Tuesday, December 2, 2008

WARP allows DX10 graphics without GPU hardware

WARP allows DX10 graphics without GPU hardwareWindows 7 promises to bring with it a pair of programs that will enable users to process Direct3D 10 graphics on Direct3D 9 hardware as well as processing Direct3D 9-level graphics with no hardware at all, according to an MSDN article. The former feat is made possible with software called Direct3D 10 Level9, while the latter comes courtesy of Direct3D Windows Advanced Rasterization Platform (WARP10). The new standard is a high-speed, fully compatible software rasterizer that has already shipped in beta form in the November 2008 DirectX SDK.

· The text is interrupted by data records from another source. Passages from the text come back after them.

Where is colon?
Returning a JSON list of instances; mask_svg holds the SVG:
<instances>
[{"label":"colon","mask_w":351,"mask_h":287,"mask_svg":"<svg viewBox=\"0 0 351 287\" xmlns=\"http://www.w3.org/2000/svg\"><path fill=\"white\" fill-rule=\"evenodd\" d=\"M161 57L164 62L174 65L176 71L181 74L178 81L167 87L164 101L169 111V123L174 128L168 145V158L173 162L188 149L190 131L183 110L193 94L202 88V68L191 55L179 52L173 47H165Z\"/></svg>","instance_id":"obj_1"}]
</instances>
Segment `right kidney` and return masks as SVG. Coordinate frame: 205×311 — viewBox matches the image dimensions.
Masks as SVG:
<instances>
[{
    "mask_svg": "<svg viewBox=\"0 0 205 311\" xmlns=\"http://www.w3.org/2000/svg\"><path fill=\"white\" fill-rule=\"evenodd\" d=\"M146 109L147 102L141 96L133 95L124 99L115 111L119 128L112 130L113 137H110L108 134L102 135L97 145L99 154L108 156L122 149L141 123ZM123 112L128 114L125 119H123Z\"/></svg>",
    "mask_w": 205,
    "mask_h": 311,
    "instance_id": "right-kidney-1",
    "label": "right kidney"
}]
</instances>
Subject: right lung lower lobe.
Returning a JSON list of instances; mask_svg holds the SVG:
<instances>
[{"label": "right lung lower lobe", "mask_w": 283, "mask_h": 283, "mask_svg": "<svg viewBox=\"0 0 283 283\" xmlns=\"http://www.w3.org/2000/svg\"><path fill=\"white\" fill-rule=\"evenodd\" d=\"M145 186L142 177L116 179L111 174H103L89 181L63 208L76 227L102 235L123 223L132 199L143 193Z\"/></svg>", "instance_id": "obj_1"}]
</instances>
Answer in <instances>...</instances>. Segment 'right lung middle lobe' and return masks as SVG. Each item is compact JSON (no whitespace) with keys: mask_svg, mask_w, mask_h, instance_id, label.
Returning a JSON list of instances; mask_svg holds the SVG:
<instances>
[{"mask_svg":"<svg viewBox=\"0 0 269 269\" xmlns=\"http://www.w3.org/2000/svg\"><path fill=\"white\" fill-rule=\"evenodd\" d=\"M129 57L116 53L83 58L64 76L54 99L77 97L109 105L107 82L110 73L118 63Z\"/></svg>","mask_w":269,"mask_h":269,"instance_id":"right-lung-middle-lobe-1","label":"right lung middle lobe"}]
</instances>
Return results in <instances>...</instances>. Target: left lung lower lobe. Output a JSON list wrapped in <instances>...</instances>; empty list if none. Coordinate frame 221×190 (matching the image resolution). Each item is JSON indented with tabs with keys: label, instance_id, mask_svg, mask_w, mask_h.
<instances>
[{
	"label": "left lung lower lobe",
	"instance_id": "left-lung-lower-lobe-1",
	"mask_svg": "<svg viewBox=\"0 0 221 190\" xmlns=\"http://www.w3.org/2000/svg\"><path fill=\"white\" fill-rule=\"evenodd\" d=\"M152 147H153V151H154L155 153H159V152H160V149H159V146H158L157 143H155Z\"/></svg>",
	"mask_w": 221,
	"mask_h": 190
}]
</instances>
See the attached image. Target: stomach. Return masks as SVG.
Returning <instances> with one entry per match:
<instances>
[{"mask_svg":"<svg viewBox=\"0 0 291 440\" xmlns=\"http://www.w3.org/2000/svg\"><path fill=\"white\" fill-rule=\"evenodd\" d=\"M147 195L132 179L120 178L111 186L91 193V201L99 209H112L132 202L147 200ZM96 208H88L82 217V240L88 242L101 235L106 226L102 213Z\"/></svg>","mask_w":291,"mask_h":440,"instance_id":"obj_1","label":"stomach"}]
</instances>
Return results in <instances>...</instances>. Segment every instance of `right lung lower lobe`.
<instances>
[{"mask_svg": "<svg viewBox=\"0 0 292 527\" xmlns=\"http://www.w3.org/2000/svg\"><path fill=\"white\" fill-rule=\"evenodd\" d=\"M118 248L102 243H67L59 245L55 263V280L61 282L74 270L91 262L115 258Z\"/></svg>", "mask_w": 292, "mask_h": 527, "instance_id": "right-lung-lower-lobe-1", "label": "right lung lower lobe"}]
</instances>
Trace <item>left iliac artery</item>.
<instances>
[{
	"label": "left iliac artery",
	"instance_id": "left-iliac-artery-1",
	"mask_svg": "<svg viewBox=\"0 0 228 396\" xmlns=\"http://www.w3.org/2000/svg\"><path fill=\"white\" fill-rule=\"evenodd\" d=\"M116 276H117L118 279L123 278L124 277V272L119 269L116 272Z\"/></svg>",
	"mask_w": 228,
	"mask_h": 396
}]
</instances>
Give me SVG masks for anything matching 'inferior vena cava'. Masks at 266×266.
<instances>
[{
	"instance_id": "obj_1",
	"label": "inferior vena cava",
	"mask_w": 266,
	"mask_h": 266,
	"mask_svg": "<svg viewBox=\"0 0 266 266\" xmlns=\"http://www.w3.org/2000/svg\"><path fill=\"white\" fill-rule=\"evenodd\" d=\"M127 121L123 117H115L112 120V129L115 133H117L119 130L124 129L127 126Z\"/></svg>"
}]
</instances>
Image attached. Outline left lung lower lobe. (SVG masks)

Previously, users could still play native Direct3D 10 games such as Crysis with a graphics chipset that is only Direct3D 9-capable but at reduced performance levels. Direct 3D 10Level9 will carry with it a similar penalty. WARP10, however, will enable users with low-performance graphics or even none at all to use the power of the new Core i7 CPUs to bring performance that is on par with that provided by a basic Direct3D 10-level graphics chipset. It should also be capable of anti-aliasing up to 8X in multi-sampling as well as anisotropic filtering.

This reveals that the new Intel chips combined with Windows 7 are particularly powerful, as the CPU is not only capable of rendering such advanced graphics but also of processing its regular tasks. The software's developers didn't envision it to replace graphics hardware completely, however, as the intention is chiefly to allow applications to perform at Direct3D 10 levels without relying on largely different code paths or testing system requirements when running on either dedicated hardware or software.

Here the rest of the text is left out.